Pandeglang – Pemerintah Kabupaten (Pemkab) Pandeglang belum mengambil tindakan penonaktifan terhadap Kepala Desa Sidamukti berinisial KI, yang telah ditetapkan sebagai tersangka kasus korupsi dana desa. Hingga kini, KI masih tercatat sebagai pejabat resmi di Desa Sidamukti, Kecamatan Sukaresmi, Kabupaten Pandeglang.
Status Aktif KI Dipertahankan
Kepala Dinas Pemberdayaan Masyarakat dan Pemerintahan Desa (DPMPD) Pandeglang, Muslim Taufik, mengonfirmasi bahwa KI masih berstatus aktif. “Masih (aktif),” ujar Muslim kepada wartawan pada Selasa (13/1/2026).
Muslim menjelaskan bahwa meskipun KI telah ditahan oleh Polres Pandeglang dan dinyatakan berhalangan tetap untuk menjalankan tugasnya, posisi kepala desa diisi oleh Sekretaris Desa (Sekdes) sebagai Pelaksana Harian (Plh). “Sudah di-Plh kan, SK Pak Camat,” tuturnya.
Gaji Tetap Mengalir Meski Ditahan
Ironisnya, KI masih menerima tunjangan gaji sebagai kepala desa. Hal ini dikarenakan proses penonaktifan atau pemberhentian resmi baru akan dilakukan menunggu adanya putusan pengadilan yang berkekuatan hukum tetap. “Masih (digaji) karena belum dinonaktifkan atau diberhentikan,” ungkap Muslim.
Kronologi Kasus Korupsi
Sebelumnya, Polres Pandeglang telah menetapkan KI sebagai tersangka dalam kasus dugaan korupsi Dana Desa (DD) dengan nilai mencapai Rp 500 juta. Penahanan terhadap KI dilakukan setelah penyidik merasa unsur-unsur pidana telah terpenuhi.

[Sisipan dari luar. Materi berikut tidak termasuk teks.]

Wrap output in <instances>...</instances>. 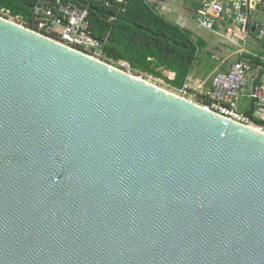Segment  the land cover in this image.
<instances>
[{"label": "water", "instance_id": "1", "mask_svg": "<svg viewBox=\"0 0 264 264\" xmlns=\"http://www.w3.org/2000/svg\"><path fill=\"white\" fill-rule=\"evenodd\" d=\"M0 264H264V133L0 17Z\"/></svg>", "mask_w": 264, "mask_h": 264}, {"label": "built area", "instance_id": "2", "mask_svg": "<svg viewBox=\"0 0 264 264\" xmlns=\"http://www.w3.org/2000/svg\"><path fill=\"white\" fill-rule=\"evenodd\" d=\"M90 2L102 4L117 13L125 12L128 3L127 0H39L33 6L28 22L11 18L8 11H1L0 17L108 64L103 54L106 41L94 38L90 32L89 11L84 6ZM194 2L198 6L195 18L198 28L209 31L217 28L227 32L229 25L238 31L237 39L242 43L246 40L255 45L264 42V26L256 19L259 15L264 18V0ZM112 20L114 16L109 18V21ZM119 63L129 67L125 62ZM173 94L191 103H194L191 97H196L195 94H188L186 86ZM242 100L250 104L251 116L240 110ZM194 104L264 133V58L257 64L244 58L230 63L226 70L217 67L210 76L208 90L198 96V101Z\"/></svg>", "mask_w": 264, "mask_h": 264}, {"label": "trees", "instance_id": "3", "mask_svg": "<svg viewBox=\"0 0 264 264\" xmlns=\"http://www.w3.org/2000/svg\"><path fill=\"white\" fill-rule=\"evenodd\" d=\"M39 0H0V12L8 11L13 19L28 22ZM125 12L117 13L99 3H86L90 32L106 44L103 49L108 64L125 62L132 71L162 80L174 90L182 89L199 58L203 43L193 41L190 31L180 28L165 15L155 11L146 0H127ZM114 16V20L109 21ZM196 18V15H195ZM264 58V42L258 43ZM249 58L248 55H241ZM174 75L167 78L163 72ZM251 116V113H247Z\"/></svg>", "mask_w": 264, "mask_h": 264}, {"label": "rangeland", "instance_id": "4", "mask_svg": "<svg viewBox=\"0 0 264 264\" xmlns=\"http://www.w3.org/2000/svg\"><path fill=\"white\" fill-rule=\"evenodd\" d=\"M147 1L151 5V0ZM186 1L187 0H181L182 5L190 4ZM170 5L174 6L176 4L172 5V3H170ZM155 11L157 12L156 9ZM171 15V20L174 23L179 24L180 26H183L185 29L190 31L191 37H193V41H199L203 43L204 46L199 54V58L197 59L194 65L198 67L197 69L200 73V77L206 79V85H208L209 78L217 67L226 70L230 63L244 59L243 57H241V55H248V59L250 60L254 59L252 58L253 56L261 57V48L259 47V45H255L249 40H246L244 43H242L240 40L237 39L238 31L235 30L232 26L230 27L229 25H227V32L219 31L217 28L212 31H209L198 28L195 16H192L191 14H188V17L182 18L180 9H177V7L171 9ZM256 19H258L260 24L264 26V18L261 15L257 16ZM234 33L235 36L233 35ZM110 65L122 70L127 74L141 78L170 93H176V90L166 85L162 80H157L143 74H138L137 72L132 71L130 67H127L119 62H112L110 63ZM187 89L188 94L196 95V97H191V100L194 103H197L198 95L200 96V94H197L191 88ZM241 103L242 102H240L239 104L240 110L243 109Z\"/></svg>", "mask_w": 264, "mask_h": 264}, {"label": "crops", "instance_id": "5", "mask_svg": "<svg viewBox=\"0 0 264 264\" xmlns=\"http://www.w3.org/2000/svg\"><path fill=\"white\" fill-rule=\"evenodd\" d=\"M176 1H178V2H176ZM169 2L172 3V5H174V4H176V5L171 6ZM186 2H188L190 4L182 5L181 0H169V1L151 0V5L154 6V8L157 10V12L159 14L165 15L166 17H168L171 20L172 19L171 9H174V7H177V9H180V13H181L182 18L188 17V14H191L192 16L196 15V11L198 8L197 3L194 2V0H187ZM177 25L180 28L185 29L183 26H180L179 24H177ZM188 29H189V27H188ZM197 68L198 67L196 65H193V68H192V70H191V72H190V74L186 80L185 86L187 88H191L194 92L201 95L208 90L209 83H208V85H206V79H203L200 77V73H199ZM163 75L167 76V78H169V79H173V77H174V75L172 73H169L166 71L163 72ZM241 102H242L241 105L243 107L242 111L246 112V114L251 113L250 104L248 103V101L242 100Z\"/></svg>", "mask_w": 264, "mask_h": 264}]
</instances>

“Setelah melakukan pemeriksaan, kita melakukan penahanan karena sudah memenuhi unsur sesuai dengan gelar kita,” kata Kanit Tipikor Satreskrim Polres Pandeglang, Ipda Hansen F Simamora, pada Kamis (8/1/2026).
Penyidik kepolisian telah menyita sejumlah barang bukti, termasuk Surat Pertanggungjawaban (SPJ) kegiatan dan dokumen perencanaan pembangunan dana desa untuk tahun anggaran 2022 dan 2023. Ipda Hansen menyatakan bahwa pihaknya masih mendalami modus operandi tersangka dalam melakukan tindak pidana korupsi tersebut. “Sampai sekarang kita masih melakukan pendalaman mengenai modus. Yang penting ini sudah memenuhi unsur ada perbuatan melawan hukumnya, ada kerugian negara yang telah ditimbulkan,” jelasnya.